■ **Action item**:
Identify each line in the entries below that contains the word "betegnelse", and copy those lines.

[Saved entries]
• • • • •
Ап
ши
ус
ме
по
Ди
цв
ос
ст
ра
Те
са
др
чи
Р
• • • • •
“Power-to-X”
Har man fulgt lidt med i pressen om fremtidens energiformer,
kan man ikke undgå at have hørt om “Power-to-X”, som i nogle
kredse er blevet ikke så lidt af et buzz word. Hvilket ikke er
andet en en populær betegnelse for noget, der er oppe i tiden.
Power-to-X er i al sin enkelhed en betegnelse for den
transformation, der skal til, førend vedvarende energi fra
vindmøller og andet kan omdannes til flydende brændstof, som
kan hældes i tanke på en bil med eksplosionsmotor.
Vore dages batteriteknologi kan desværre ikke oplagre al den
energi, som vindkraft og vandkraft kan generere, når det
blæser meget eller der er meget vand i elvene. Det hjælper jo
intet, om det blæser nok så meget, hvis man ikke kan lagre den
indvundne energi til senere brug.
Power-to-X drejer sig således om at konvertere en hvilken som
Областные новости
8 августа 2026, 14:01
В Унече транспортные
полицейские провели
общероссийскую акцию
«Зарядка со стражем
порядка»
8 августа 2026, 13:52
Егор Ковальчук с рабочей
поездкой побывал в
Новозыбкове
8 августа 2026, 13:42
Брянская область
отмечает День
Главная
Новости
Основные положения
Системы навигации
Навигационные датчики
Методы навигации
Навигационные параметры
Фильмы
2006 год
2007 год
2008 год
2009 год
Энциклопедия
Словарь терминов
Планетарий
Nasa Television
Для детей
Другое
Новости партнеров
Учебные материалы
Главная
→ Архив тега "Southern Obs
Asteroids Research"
• • • • •
■ **Completed task**:
andet en en populær betegnelse for noget, der er oppe i tiden.
Power-to-X er i al sin enkelhed en betegnelse for den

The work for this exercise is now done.